/tbd-suite

Primary LanguagePython

TBD (Training Benchmark for DNNs) Training Suite

Introduction

This repository contains the benchmark suite for DNN training.

The benchmarks was categorized according to what their application and model (e.g. MachineTranslation-Seq2Seq, MachineTranslation-Transformer, ...). Each category contains a README.md that points to related resources (e.g. papers, tutorials, ...).

Each benchmark contains the following:

  • source: Source files of the DNN benchmarks, with the suffix indicating its version (e.g. git branch or tag name). Each source folder includes requirements.gpu-cu80.txt that contains all the packages needed on a CUDA 8.0 machine. Please note that benchmark source files might be changed in order for them to run properly or make fair comparisons. All the changes will be highlighted using the following format:
# <EcoSys> A brief description of what the changes are.
Changes go here ...
# </EcoSys>
  • dataset: Scripts that download the dataset, and follows the naming convention download-dataset_name.sh.

  • scripts: Scripts that run the benchmark on certain dataset, and follows the naming convention benchmark-dataset.sh. If no arguments are given, the script will help you run the benchmark. If command argument --profile is given, the script will do profiling on CUDA kernels.
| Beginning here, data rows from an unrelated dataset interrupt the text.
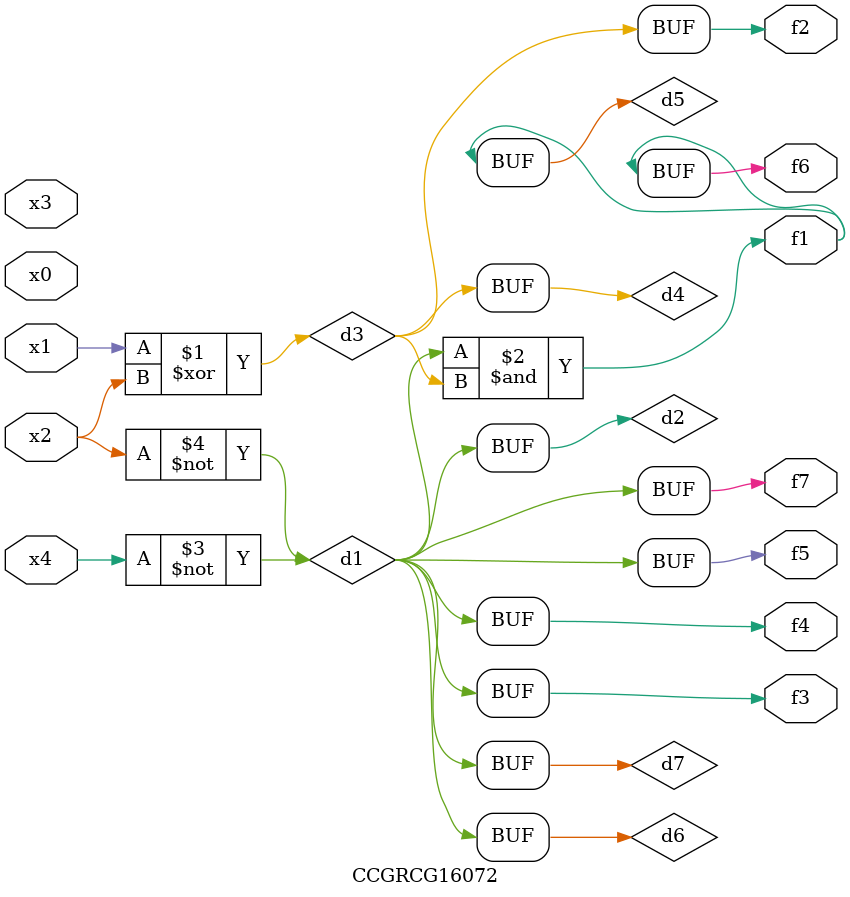
<source format=v>
module CCGRCG16072(
	input x0, x1, x2, x3, x4,
	output f1, f2, f3, f4, f5, f6, f7
);

	wire d1, d2, d3, d4, d5, d6, d7;

	not (d1, x4);
	not (d2, x2);
	xor (d3, x1, x2);
	buf (d4, d3);
	and (d5, d1, d3);
	buf (d6, d1, d2);
	buf (d7, d2);
	assign f1 = d5;
	assign f2 = d4;
	assign f3 = d7;
	assign f4 = d7;
	assign f5 = d7;
	assign f6 = d5;
	assign f7 = d7;
endmodule

</source>
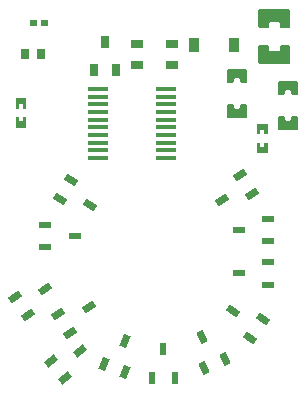
<source format=gtp>
G04 Layer: TopPasteMaskLayer*
G04 EasyEDA v6.5.48, 2025-02-28 21:12:29*
G04 f07ec6733612464396c25f3e913e17d3,f6e0bafd38ec4930a7932960837fbf78,10*
G04 Gerber Generator version 0.2*
G04 Scale: 100 percent, Rotated: No, Reflected: No *
G04 Dimensions in millimeters *
G04 leading zeros omitted , absolute positions ,4 integer and 5 decimal *
%FSLAX45Y45*%
%MOMM*%

%AMMACRO1*21,1,$1,$2,0,0,$3*%
%ADD10R,0.8000X0.9000*%
%ADD11R,0.9500X1.1500*%
%ADD12R,0.8000X1.0000*%
%ADD13MACRO1,1.0699X0.5999X147.9972*%
%ADD14MACRO1,1.07X0.5999X147.9971*%
%ADD15MACRO1,1.07X0.6001X148.0005*%
%ADD16MACRO1,1.07X0.6001X-65.9984*%
%ADD17MACRO1,1.07X0.6X-65.9965*%
%ADD18MACRO1,1.07X0.6X-66.0015*%
%ADD19MACRO1,1.07X0.6X-143.9995*%
%ADD20MACRO1,1.07X0.6X-144.0003*%
%ADD21MACRO1,1.07X0.6X-143.9992*%
%ADD22R,0.6000X1.0700*%
%ADD23MACRO1,1.07X0.6001X-110.9967*%
%ADD24MACRO1,1.07X0.6X-110.9987*%
%ADD25MACRO1,1.0699X0.6X-111.0002*%
%ADD26MACRO1,1.07X0.6X-141.0008*%
%ADD27MACRO1,1.07X0.6X-140.9997*%
%ADD28MACRO1,1.07X0.6X-141.0014*%
%ADD29R,1.0700X0.6000*%
%ADD30MACRO1,1.07X0.6X-36.0005*%
%ADD31MACRO1,1.07X0.6X-35.9986*%
%ADD32MACRO1,1.07X0.6X-36.0019*%
%ADD33MACRO1,1.07X0.6X-146.9976*%
%ADD34MACRO1,1.07X0.6X-147.0018*%
%ADD35MACRO1,1.07X0.6X-147.0007*%
%ADD36MACRO1,1.07X0.5999X33.0009*%
%ADD37MACRO1,1.07X0.5999X32.9956*%
%ADD38MACRO1,1.07X0.6X32.9956*%
%ADD39R,1.0000X0.6500*%
%ADD40O,1.7420082X0.36400740000000004*%

%LPD*%
G36*
X2148281Y-400202D02*
G01*
X2138324Y-410209D01*
X2138324Y-553720D01*
X2148281Y-563676D01*
X2398318Y-563676D01*
X2408275Y-553720D01*
X2408275Y-410209D01*
X2398318Y-400202D01*
X2329180Y-400202D01*
X2319223Y-410209D01*
X2319223Y-445770D01*
X2309215Y-455777D01*
X2237384Y-455777D01*
X2227376Y-445770D01*
X2227376Y-410209D01*
X2217420Y-400202D01*
G37*
G36*
X2148281Y-96723D02*
G01*
X2138324Y-106680D01*
X2138324Y-250190D01*
X2148281Y-260197D01*
X2217420Y-260197D01*
X2227376Y-250190D01*
X2227376Y-214629D01*
X2237384Y-204622D01*
X2309215Y-204622D01*
X2319223Y-214629D01*
X2319223Y-250190D01*
X2329180Y-260197D01*
X2398318Y-260197D01*
X2408275Y-250190D01*
X2408275Y-106680D01*
X2398318Y-96723D01*
G37*
G36*
X304393Y-188417D02*
G01*
X297383Y-193395D01*
X297383Y-238404D01*
X304393Y-243382D01*
X352399Y-243382D01*
X357378Y-238404D01*
X357378Y-193395D01*
X352399Y-188417D01*
G37*
G36*
X206400Y-188417D02*
G01*
X201422Y-193395D01*
X201422Y-238404D01*
X206400Y-243382D01*
X254406Y-243382D01*
X261416Y-238404D01*
X261416Y-193395D01*
X254406Y-188417D01*
G37*
G36*
X2131720Y-1069289D02*
G01*
X2126691Y-1074318D01*
X2126691Y-1154277D01*
X2131720Y-1159306D01*
X2154478Y-1159306D01*
X2154478Y-1122273D01*
X2187498Y-1122273D01*
X2187498Y-1159306D01*
X2211679Y-1159306D01*
X2216708Y-1154277D01*
X2216708Y-1074318D01*
X2211679Y-1069289D01*
G37*
G36*
X2131720Y-1229309D02*
G01*
X2126691Y-1234287D01*
X2126691Y-1313281D01*
X2131720Y-1318310D01*
X2211679Y-1318310D01*
X2216708Y-1313281D01*
X2216708Y-1234287D01*
X2211679Y-1229309D01*
X2187498Y-1229309D01*
X2187498Y-1267307D01*
X2154478Y-1267307D01*
X2154478Y-1229309D01*
G37*
G36*
X87020Y-1012393D02*
G01*
X81991Y-1017422D01*
X81991Y-1097381D01*
X87020Y-1102410D01*
X166979Y-1102410D01*
X172008Y-1097381D01*
X172008Y-1017422D01*
X166979Y-1012393D01*
X144221Y-1012393D01*
X144221Y-1049426D01*
X111201Y-1049426D01*
X111201Y-1012393D01*
G37*
G36*
X87020Y-853389D02*
G01*
X81991Y-858418D01*
X81991Y-937412D01*
X87020Y-942390D01*
X111201Y-942390D01*
X111201Y-904392D01*
X144221Y-904392D01*
X144221Y-942390D01*
X166979Y-942390D01*
X172008Y-937412D01*
X172008Y-858418D01*
X166979Y-853389D01*
G37*
G36*
X1880768Y-900277D02*
G01*
X1870760Y-910285D01*
X1870760Y-1011072D01*
X1880768Y-1021029D01*
X2030831Y-1021029D01*
X2040839Y-1011072D01*
X2040839Y-910285D01*
X2030831Y-900277D01*
X1994712Y-900277D01*
X1984705Y-910285D01*
X1984705Y-931367D01*
X1974697Y-941374D01*
X1936902Y-941374D01*
X1926894Y-931367D01*
X1926894Y-910285D01*
X1916887Y-900277D01*
G37*
G36*
X1880768Y-604570D02*
G01*
X1870760Y-614527D01*
X1870760Y-715314D01*
X1880768Y-725322D01*
X1916887Y-725322D01*
X1926894Y-715314D01*
X1926894Y-694232D01*
X1936902Y-684225D01*
X1974697Y-684225D01*
X1984705Y-694232D01*
X1984705Y-715314D01*
X1994712Y-725322D01*
X2030831Y-725322D01*
X2040839Y-715314D01*
X2040839Y-614527D01*
X2030831Y-604570D01*
G37*
G36*
X2312568Y-706170D02*
G01*
X2302560Y-716127D01*
X2302560Y-816914D01*
X2312568Y-826922D01*
X2348687Y-826922D01*
X2358694Y-816914D01*
X2358694Y-795832D01*
X2368702Y-785825D01*
X2406497Y-785825D01*
X2416505Y-795832D01*
X2416505Y-816914D01*
X2426512Y-826922D01*
X2462631Y-826922D01*
X2472639Y-816914D01*
X2472639Y-716127D01*
X2462631Y-706170D01*
G37*
G36*
X2312568Y-1001877D02*
G01*
X2302560Y-1011885D01*
X2302560Y-1112672D01*
X2312568Y-1122629D01*
X2462631Y-1122629D01*
X2472639Y-1112672D01*
X2472639Y-1011885D01*
X2462631Y-1001877D01*
X2426512Y-1001877D01*
X2416505Y-1011885D01*
X2416505Y-1032967D01*
X2406497Y-1042974D01*
X2368702Y-1042974D01*
X2358694Y-1032967D01*
X2358694Y-1011885D01*
X2348687Y-1001877D01*
G37*
D10*
G01*
X158597Y-482600D03*
G01*
X298602Y-482600D03*
D11*
G01*
X1596059Y-406400D03*
G01*
X1934540Y-406400D03*
D12*
G01*
X933195Y-610311D03*
G01*
X838200Y-380288D03*
G01*
X743204Y-610311D03*
D13*
G01*
X555203Y-1543094D03*
D14*
G01*
X454524Y-1704219D03*
D15*
G01*
X714334Y-1754543D03*
D16*
G01*
X1677946Y-3135960D03*
D17*
G01*
X1851512Y-3058684D03*
D18*
G01*
X1664266Y-2871678D03*
D19*
G01*
X72849Y-2535737D03*
D20*
G01*
X184523Y-2689444D03*
D21*
G01*
X328513Y-2467408D03*
D22*
G01*
X1238504Y-3222294D03*
G01*
X1428495Y-3222294D03*
G01*
X1333500Y-2975305D03*
D23*
G01*
X832252Y-3103854D03*
D24*
G01*
X1009627Y-3171938D03*
D25*
G01*
X1009458Y-2907303D03*
D26*
G01*
X377639Y-3077295D03*
D27*
G01*
X497205Y-3224946D03*
D28*
G01*
X629378Y-2995679D03*
D29*
G01*
X2218994Y-2063495D03*
G01*
X2218994Y-1873504D03*
G01*
X1972005Y-1968500D03*
G01*
X2218994Y-2431795D03*
G01*
X2218994Y-2241804D03*
G01*
X1972005Y-2336800D03*
G01*
X333705Y-1924304D03*
G01*
X333705Y-2114295D03*
G01*
X580694Y-2019300D03*
D30*
G01*
X2063376Y-2879943D03*
D31*
G01*
X2175048Y-2726239D03*
D32*
G01*
X1919386Y-2657905D03*
D33*
G01*
X441581Y-2679989D03*
D34*
G01*
X545063Y-2839335D03*
D35*
G01*
X700473Y-2625138D03*
D36*
G01*
X2085713Y-1663406D03*
D37*
G01*
X1982237Y-1504064D03*
D38*
G01*
X1826823Y-1718263D03*
D39*
G01*
X1107312Y-573608D03*
G01*
X1107312Y-391591D03*
G01*
X1407312Y-391591D03*
G01*
X1407312Y-573608D03*
D40*
G01*
X779703Y-774293D03*
G01*
X779703Y-839292D03*
G01*
X779703Y-904290D03*
G01*
X779703Y-969289D03*
G01*
X779703Y-1034313D03*
G01*
X779703Y-1099312D03*
G01*
X779703Y-1164310D03*
G01*
X779703Y-1229309D03*
G01*
X779703Y-1294307D03*
G01*
X779703Y-1359306D03*
G01*
X1353896Y-774293D03*
G01*
X1353896Y-839292D03*
G01*
X1353896Y-904290D03*
G01*
X1353896Y-969289D03*
G01*
X1353896Y-1034313D03*
G01*
X1353896Y-1099312D03*
G01*
X1353896Y-1164310D03*
G01*
X1353896Y-1229309D03*
G01*
X1353896Y-1294307D03*
G01*
X1353896Y-1359306D03*
M02*

</source>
If command argument --profile-fp32 is given, the script will do profiling on utilization on floating point units. (Please note that you will need to input those .nvvp files to NVidia Visual Profiler to see the profiling results.)

  • README.md: An introduction on what the benchmark is, and contains changelog that records changes that were made to the benchmark. If the benchmark was published as a paper, then proper bibtex will also be included.

Instructions

  • Setup Virtual Environment: To avoid conflicts between different benchmarks, we strongly recommend that you setup a Python virtual environment for each benchmark separately. Please note that many benchmarks have a restriction on the Python version used.
virtualenv --system-site-packages -p python2 <virtual-env-name> # python 2.x
virtualenv --system-site-packages -p python3 <virtual-env-name> # python 3.x

source <virtual-env-name>/bin/activate # Activate the virtual environment.
  • Install the benchmark prerequisite:
cd <benchmark-name>/source/; pip install -r requirements.gpu-cu80.txt
  • Download the benchmark dataset:
cd <benchmark-name>/dataset/
chmod 700 ./download-<dataset_name>.sh
./download-<dataset_name>.sh
  • Use the script files to run or profile the benchmark:
cd <benchmark-name>/scripts/
chmod 700 ./<benchmark_name>-<dataset-name>.sh
./<benchmark_name>-<dataset_name>.sh

Known Issues

  • The hyperparameters have been tuned specifically to fit into the GPU that has 8 GB memory. If you receive an error message that informs you of Out-Of-Memory error, please carefully check nvidia-smi and make sure that no one else is using the machine.